Fakat bu fikir, AB ülkeleri arasında görüş ayrılıkları ve tartışmalara neden oldu; çünkü kotanın belirlenmesi, yani göçmenlerin AB ülkelerinde dengeli veya aynı oranda dağıtılması, bazı ülkelerin göçmen yükünün azalırken, diğerlerinin artmasına neden olacaktır. Bu nedenle, göçmen akınına en fazla maruz kalan İtalya, Yunanistan, Malta gibi ülkeler bu görüşü esas destekleyenlerdir. Almanya da sığınma başvurularının en fazla olduğu ülkelerden biri olarak, kota teklifine olumlu bakıyor. Nispeten az göçmenin yöneldiği ülkeler ise teklife ilgi göstermiyor, göçmenlerin gereksinimlerinin ülkenin sınırlı imkânlarıyla karşılanamayacağını, sonuçta sosyal istikrarın bozulacağını gerekçe getiriyor.
AB’ye kuşkuyla yaklaşanların AB yapılarındaki destekçisine çevrilen ve nüfuzu artmakta olan Birleşik Krallık Bağımsızlık Partisi (UKIP) lideri Nigel Farage, Avrupa Parlamentosu’nun söz konusu oturumundaki konuşmasında göçmenlere kota önerisini sert ifadelerle eleştirdi. Ona göre, “mültecilerin Avrupa’ya bırakılması sonucu yarım milyon İslamcı radikalin Avrupa’ya akınıyla, IŞİD tehdidi gerçeğe dönüşebilir”. Analistlere göre, UKIP liderinin bu açıklaması Büyük Britanya’daki 7 Mayıs seçimleri arifesinde popülerlik kazanma amacı taşıyordu.
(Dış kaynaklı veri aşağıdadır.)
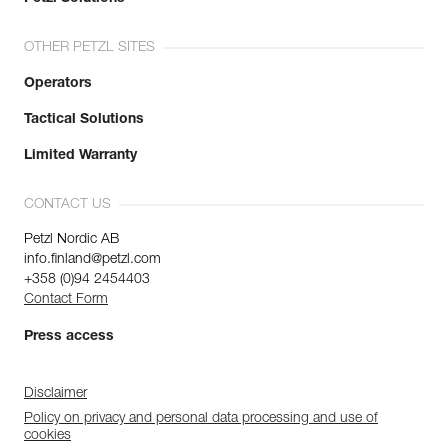
OTHER PETZL SITES
Operators
Tactical Solutions
Limited Warranty
CONTACT US
Petzl Nordic AB
info.finland@petzl.com
+358 (0)94 2454403
Contact Form
Press access
Disclaimer
Policy on privacy and personal data processing and use of
cookies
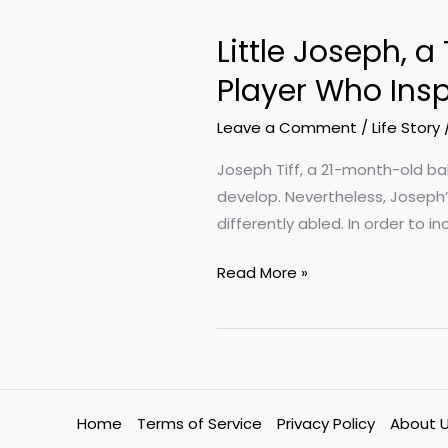
Joseph,
Little Joseph, a
a
Toddler
Player Who Ins
with
Leave a Comment
/
Life Story
a
Special
Joseph Tiff, a 21-month-old ba
Arm,
develop. Nevertheless, Joseph’s
Meets
differently abled. In order to 
a
Football
Read More »
Player
Who
Inspires
Him
Home
Terms of Service
Privacy Policy
About 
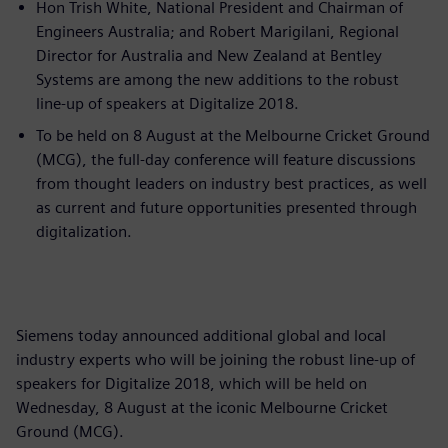
Hon Trish White, National President and Chairman of
Engineers Australia; and Robert Marigilani, Regional
Director for Australia and New Zealand at Bentley
Systems are among the new additions to the robust
line-up of speakers at Digitalize 2018.
To be held on 8 August at the Melbourne Cricket Ground
(MCG), the full-day conference will feature discussions
from thought leaders on industry best practices, as well
as current and future opportunities presented through
digitalization.
Siemens today announced additional global and local
industry experts who will be joining the robust line-up of
speakers for Digitalize 2018, which will be held on
Wednesday, 8 August at the iconic Melbourne Cricket
Ground (MCG).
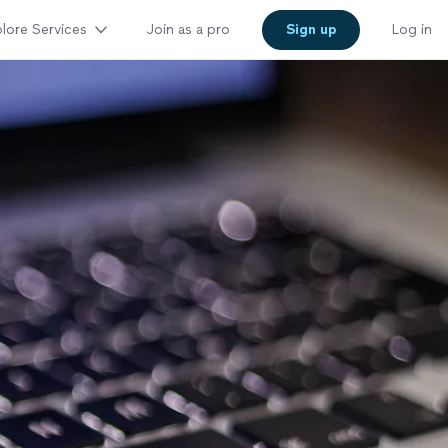
lore Services
Join as a pro
Sign up
Log in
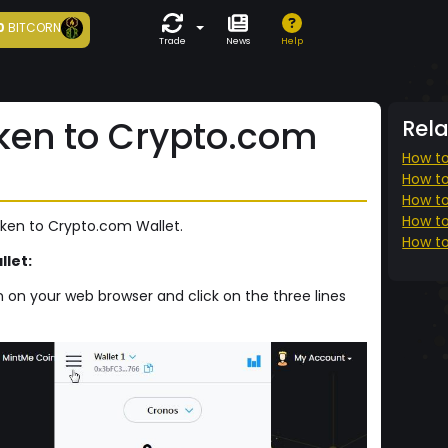
0
BITCORN
Trade
News
Help
ken to Crypto.com
Rel
How to
How to
How to
How to
oken to Crypto.com Wallet.
How to
let:
 on your web browser and click on the three lines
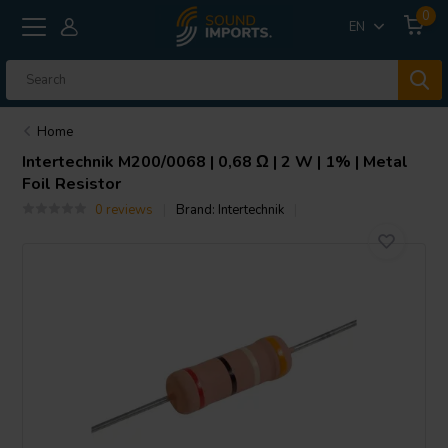
0
EN
Home
Intertechnik
M200/0068 | 0,68 Ω | 2 W | 1% | Metal
Foil Resistor
0 reviews
Brand:
Intertechnik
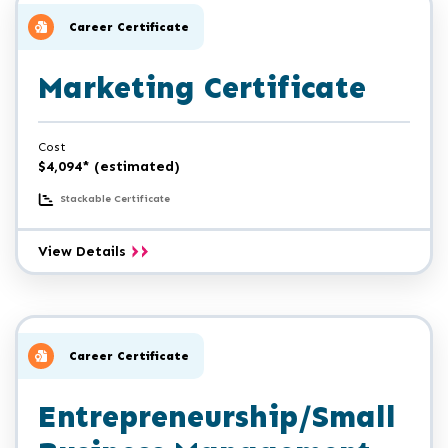
Management
Certificate
Career Certificate
Marketing Certificate
Cost
$4,094* (estimated)
Stackable Certificate
Marketing
View Details
Certificate
Career Certificate
Entrepreneurship/Small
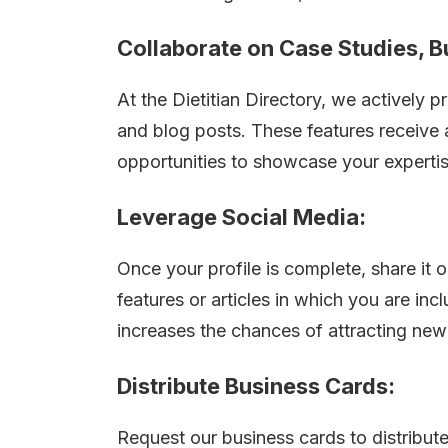
Collaborate on Case Studies, B
At the Dietitian Directory, we actively
and blog posts. These features receive
opportunities to showcase your expertise 
Leverage Social Media:
Once your profile is complete, share it 
features or articles in which you are in
increases the chances of attracting new 
Distribute Business Cards:
Request our business cards to distribute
Bazı uzmanlar ise, AB’nin göçmenlere ilişkin öngördüğü tedbirlerin sorunları gidermeyeceğini düşünür. Bunun nedenlerinden biri, öngörülen tedbirlerin göçmen akını yaratan nedenleri ortadan kaldırmamasıdır. Öte yandan, Afrika ülkelerinin gelişmesine yardım etmek, refahı yükselterek oradan Avrupa’ya göç edeceklerin sayısının azaltılması ile ilgili mevcut yaklaşımlar da meselenin çözümü için etkin sayılamaz. Çünkü çoğu Afrika devletinden daha yüksek yaşam şartlarına sahip Doğu Avrupa ve Balkan bölgesi devletlerinden bile, her yıl on binlerce insan Batı Avrupa ülkelerine göç etmektedir. Dolayısıyla, Avrupa Birliği yasadışı göçmenlerin gelişini azaltmak istiyorsa, onları ülkede barındırmamalı ve sınır dışı etmelidir. Örnek olarak, Avustralya gösterilir.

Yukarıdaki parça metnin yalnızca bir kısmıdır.